EXERCISE INSTRUCTIONS: Begin at the line that has "1. 适合用于频繁查找的列" and stop after the line that has "5. 不适合很少查询的列". Write those lines out again with "频繁查找" replaced by "经常查找", leaving everything else unchanged.

RECORDS PROVIDED:
--- START ---

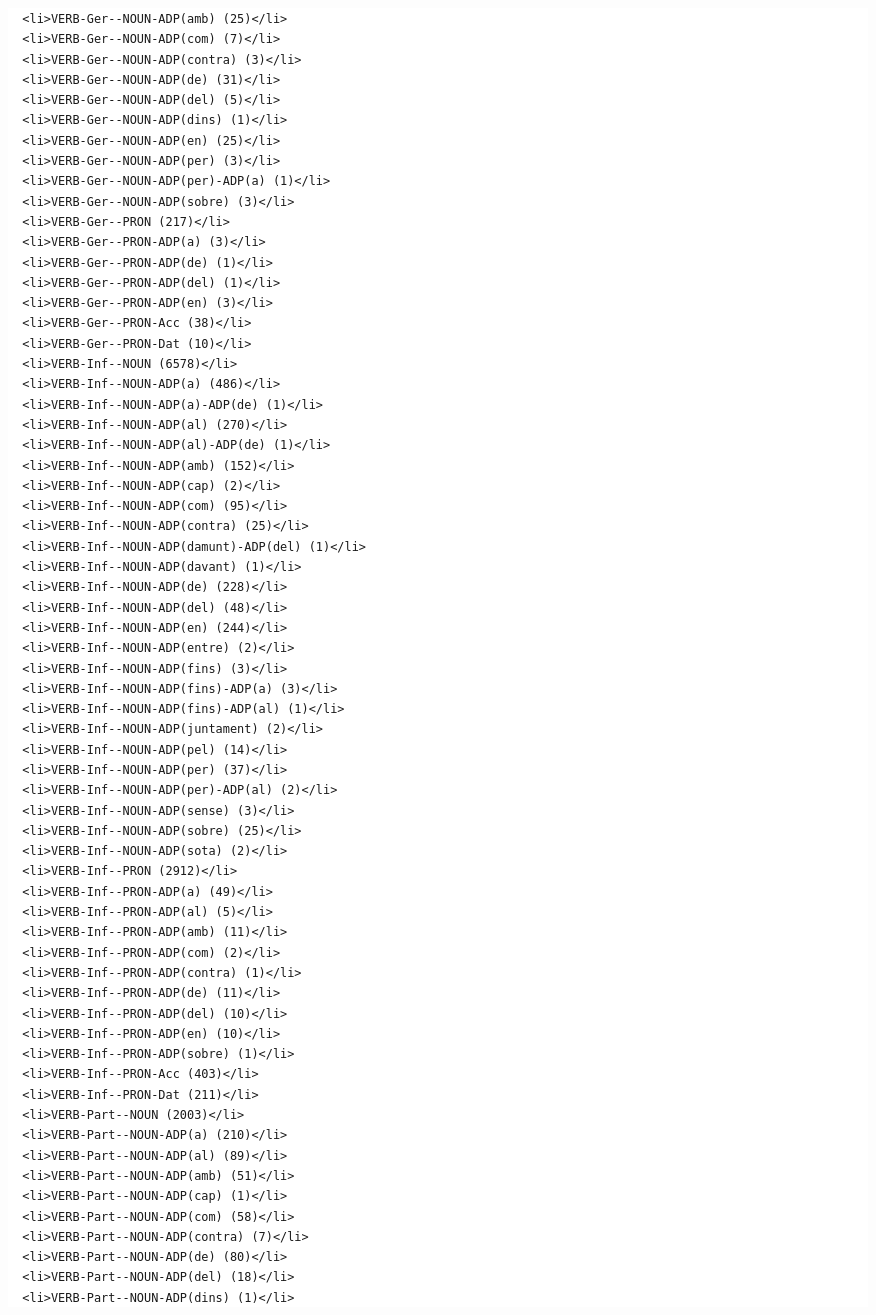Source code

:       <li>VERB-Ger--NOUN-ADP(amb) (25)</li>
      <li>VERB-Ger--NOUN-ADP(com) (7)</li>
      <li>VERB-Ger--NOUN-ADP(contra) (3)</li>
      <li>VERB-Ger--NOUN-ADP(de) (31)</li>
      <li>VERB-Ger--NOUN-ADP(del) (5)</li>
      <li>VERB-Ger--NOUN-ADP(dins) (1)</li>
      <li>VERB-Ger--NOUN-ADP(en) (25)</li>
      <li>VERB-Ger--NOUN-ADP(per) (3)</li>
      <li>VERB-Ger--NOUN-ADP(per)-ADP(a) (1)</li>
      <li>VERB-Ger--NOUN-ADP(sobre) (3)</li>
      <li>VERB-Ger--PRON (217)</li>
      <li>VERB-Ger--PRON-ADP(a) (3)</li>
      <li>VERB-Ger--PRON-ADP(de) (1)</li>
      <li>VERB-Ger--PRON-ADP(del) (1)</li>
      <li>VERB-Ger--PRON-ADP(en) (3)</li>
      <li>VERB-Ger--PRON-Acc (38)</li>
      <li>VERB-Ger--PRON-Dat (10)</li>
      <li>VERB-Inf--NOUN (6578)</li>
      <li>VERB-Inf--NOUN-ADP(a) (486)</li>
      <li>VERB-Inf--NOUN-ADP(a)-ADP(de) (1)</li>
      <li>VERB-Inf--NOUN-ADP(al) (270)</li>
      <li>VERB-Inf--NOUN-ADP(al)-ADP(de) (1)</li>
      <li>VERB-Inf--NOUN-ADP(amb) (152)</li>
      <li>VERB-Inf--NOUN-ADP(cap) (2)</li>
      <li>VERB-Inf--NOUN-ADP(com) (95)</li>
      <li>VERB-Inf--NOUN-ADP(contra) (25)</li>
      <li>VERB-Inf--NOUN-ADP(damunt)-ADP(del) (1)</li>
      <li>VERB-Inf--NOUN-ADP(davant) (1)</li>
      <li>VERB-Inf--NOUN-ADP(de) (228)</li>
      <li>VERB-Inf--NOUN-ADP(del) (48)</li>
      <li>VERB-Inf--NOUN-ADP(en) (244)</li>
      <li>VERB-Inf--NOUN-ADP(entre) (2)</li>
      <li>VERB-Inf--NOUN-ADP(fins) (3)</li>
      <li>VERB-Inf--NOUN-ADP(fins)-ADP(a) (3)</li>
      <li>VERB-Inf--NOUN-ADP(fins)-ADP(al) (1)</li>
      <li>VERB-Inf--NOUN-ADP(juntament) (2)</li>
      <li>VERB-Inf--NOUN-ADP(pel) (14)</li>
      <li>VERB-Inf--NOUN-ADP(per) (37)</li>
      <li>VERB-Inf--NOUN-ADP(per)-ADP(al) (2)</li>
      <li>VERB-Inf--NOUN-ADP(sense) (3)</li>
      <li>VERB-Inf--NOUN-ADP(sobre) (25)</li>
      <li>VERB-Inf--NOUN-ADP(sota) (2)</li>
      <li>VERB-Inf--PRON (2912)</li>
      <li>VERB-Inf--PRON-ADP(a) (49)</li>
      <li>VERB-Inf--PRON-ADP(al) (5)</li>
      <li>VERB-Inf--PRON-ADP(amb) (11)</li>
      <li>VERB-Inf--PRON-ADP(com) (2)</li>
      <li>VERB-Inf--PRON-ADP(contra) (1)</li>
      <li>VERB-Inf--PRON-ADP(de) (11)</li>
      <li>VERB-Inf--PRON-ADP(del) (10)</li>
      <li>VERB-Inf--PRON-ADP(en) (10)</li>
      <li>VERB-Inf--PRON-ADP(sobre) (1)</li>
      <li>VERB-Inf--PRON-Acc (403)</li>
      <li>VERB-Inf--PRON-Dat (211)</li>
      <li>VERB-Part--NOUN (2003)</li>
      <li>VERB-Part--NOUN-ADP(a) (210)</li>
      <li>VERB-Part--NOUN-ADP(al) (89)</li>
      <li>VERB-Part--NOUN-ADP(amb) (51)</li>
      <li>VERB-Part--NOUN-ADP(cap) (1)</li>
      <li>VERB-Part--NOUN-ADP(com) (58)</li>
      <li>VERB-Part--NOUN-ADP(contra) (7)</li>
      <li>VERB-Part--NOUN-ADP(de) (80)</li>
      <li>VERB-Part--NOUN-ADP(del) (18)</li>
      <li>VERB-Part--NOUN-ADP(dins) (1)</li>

--- END ---
--- START ---

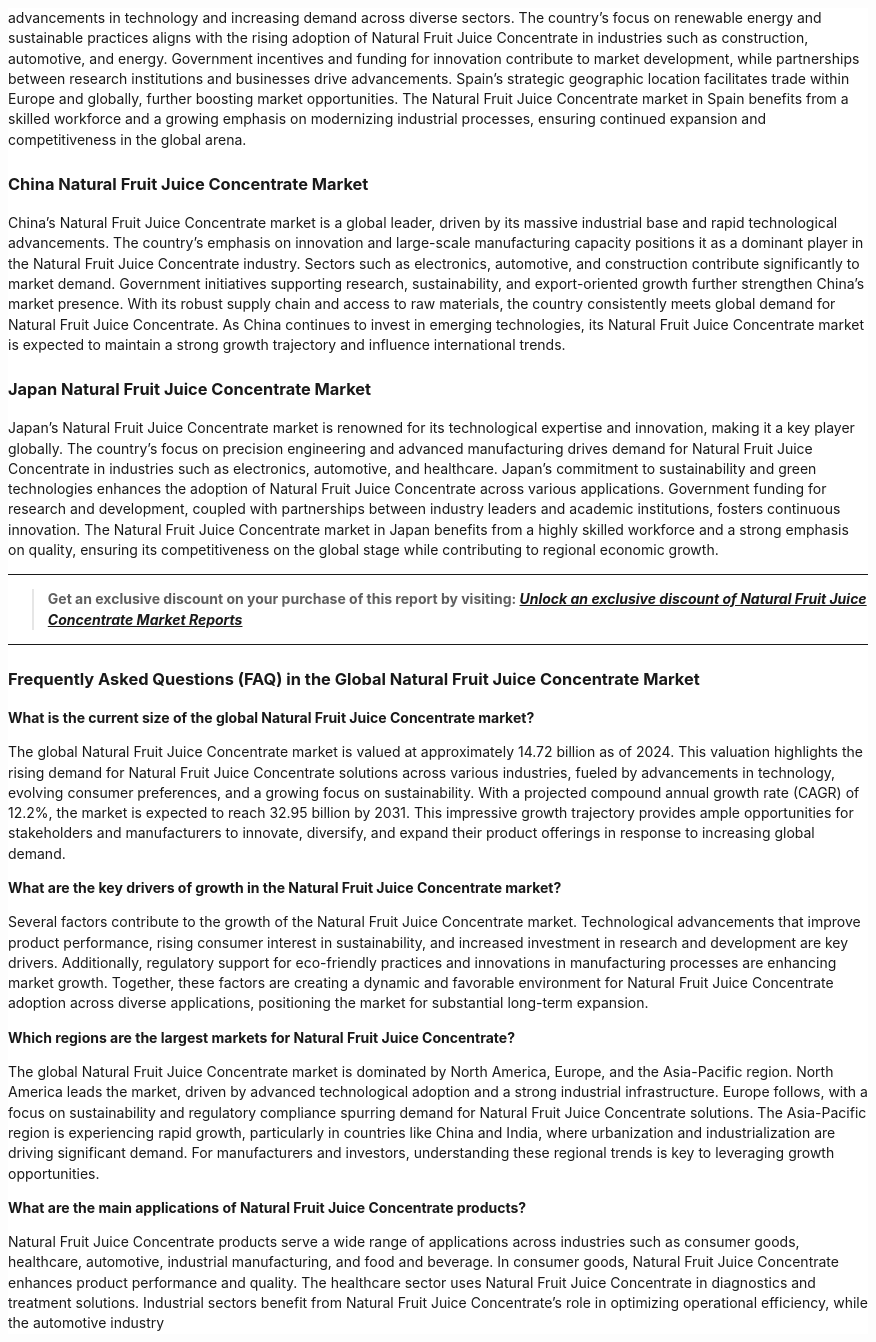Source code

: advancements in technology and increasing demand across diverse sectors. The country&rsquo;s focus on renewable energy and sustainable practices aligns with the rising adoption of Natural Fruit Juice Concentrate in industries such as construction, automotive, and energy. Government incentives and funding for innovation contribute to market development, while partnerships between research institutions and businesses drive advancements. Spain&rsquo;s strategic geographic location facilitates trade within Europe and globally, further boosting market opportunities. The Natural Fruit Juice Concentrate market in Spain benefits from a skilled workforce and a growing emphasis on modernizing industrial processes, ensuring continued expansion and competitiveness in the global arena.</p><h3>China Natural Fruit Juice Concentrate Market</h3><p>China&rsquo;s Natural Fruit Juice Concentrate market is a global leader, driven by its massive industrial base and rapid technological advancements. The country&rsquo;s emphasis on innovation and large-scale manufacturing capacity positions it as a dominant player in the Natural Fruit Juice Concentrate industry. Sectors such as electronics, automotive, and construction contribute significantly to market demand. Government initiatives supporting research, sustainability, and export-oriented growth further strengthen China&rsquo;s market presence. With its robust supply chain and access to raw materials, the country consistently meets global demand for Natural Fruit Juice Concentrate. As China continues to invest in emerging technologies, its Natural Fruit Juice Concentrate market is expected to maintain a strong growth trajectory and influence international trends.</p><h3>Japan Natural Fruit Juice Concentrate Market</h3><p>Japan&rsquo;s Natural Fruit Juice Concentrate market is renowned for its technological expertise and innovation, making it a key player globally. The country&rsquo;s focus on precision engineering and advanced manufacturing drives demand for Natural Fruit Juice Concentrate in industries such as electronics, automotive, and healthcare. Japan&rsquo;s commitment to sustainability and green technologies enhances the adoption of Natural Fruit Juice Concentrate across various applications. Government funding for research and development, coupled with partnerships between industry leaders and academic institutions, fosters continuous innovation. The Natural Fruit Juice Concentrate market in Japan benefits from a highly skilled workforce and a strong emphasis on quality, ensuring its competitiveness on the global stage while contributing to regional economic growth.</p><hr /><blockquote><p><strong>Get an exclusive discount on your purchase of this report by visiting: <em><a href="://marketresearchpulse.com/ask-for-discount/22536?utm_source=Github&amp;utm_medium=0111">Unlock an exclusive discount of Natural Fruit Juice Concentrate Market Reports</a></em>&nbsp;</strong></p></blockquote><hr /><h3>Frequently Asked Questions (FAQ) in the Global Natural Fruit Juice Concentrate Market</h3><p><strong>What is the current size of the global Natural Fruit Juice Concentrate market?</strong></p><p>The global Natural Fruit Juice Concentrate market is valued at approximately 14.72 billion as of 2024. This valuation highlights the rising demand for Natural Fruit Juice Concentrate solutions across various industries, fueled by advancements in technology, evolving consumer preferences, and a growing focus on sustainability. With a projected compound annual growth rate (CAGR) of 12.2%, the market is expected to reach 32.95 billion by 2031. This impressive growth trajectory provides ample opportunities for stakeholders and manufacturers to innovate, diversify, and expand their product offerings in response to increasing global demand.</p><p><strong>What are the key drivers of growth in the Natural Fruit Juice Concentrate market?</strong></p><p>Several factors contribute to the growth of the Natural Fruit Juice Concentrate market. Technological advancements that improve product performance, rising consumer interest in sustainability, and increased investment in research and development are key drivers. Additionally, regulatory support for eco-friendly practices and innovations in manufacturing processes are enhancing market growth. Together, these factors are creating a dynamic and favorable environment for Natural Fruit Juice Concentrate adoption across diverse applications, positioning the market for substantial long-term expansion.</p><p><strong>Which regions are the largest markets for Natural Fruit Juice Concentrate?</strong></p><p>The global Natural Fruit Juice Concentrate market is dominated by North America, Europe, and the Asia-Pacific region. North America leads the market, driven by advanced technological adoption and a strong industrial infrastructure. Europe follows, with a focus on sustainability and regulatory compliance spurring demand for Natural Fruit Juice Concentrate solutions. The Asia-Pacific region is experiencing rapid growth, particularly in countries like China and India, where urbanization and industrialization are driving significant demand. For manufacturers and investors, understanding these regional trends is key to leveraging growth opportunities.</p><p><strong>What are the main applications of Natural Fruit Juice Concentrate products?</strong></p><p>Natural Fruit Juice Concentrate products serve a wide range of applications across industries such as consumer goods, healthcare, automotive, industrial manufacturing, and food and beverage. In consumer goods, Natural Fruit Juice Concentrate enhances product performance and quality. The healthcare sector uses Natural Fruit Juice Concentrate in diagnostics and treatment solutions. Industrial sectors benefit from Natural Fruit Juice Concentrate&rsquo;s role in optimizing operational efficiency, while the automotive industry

--- END ---
--- START ---

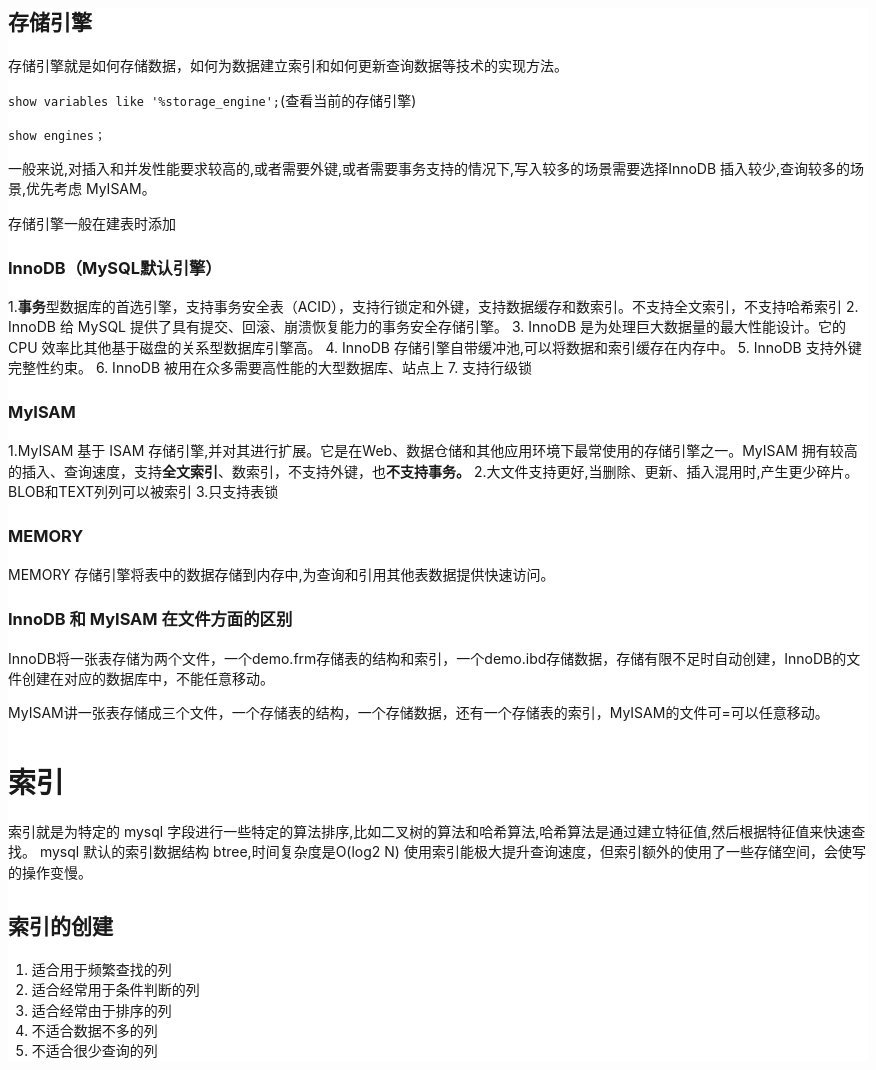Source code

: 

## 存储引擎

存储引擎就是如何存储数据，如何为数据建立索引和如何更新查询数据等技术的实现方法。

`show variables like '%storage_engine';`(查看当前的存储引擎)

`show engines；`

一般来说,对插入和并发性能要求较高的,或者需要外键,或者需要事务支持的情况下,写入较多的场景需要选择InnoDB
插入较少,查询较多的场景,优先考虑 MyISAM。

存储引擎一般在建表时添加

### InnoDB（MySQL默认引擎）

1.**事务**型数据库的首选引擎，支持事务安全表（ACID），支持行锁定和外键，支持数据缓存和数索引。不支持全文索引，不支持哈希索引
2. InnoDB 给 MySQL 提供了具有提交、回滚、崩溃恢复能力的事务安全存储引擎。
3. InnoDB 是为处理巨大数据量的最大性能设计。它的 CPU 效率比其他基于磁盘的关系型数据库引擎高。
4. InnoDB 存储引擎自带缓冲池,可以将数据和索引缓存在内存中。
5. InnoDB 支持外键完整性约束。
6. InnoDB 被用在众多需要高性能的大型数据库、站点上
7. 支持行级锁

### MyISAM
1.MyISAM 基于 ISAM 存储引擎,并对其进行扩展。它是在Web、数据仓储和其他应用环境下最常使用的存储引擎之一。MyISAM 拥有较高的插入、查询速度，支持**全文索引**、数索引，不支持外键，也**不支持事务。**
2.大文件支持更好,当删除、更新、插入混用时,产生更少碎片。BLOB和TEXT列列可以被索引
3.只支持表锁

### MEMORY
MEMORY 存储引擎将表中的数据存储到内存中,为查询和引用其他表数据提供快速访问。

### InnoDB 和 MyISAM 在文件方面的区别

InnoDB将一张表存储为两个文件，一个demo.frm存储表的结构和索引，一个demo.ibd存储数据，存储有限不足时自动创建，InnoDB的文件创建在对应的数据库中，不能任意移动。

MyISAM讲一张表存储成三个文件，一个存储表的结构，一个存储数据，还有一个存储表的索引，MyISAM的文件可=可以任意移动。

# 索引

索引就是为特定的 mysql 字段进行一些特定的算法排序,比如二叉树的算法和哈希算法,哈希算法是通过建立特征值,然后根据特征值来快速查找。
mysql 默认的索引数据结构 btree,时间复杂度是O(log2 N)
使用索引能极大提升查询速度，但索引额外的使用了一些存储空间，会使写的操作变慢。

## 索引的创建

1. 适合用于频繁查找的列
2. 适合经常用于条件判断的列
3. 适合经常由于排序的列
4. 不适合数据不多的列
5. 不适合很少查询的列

--- END ---

FINISHED TASK:
1. 适合用于经常查找的列
2. 适合经常用于条件判断的列
3. 适合经常由于排序的列
4. 不适合数据不多的列
5. 不适合很少查询的列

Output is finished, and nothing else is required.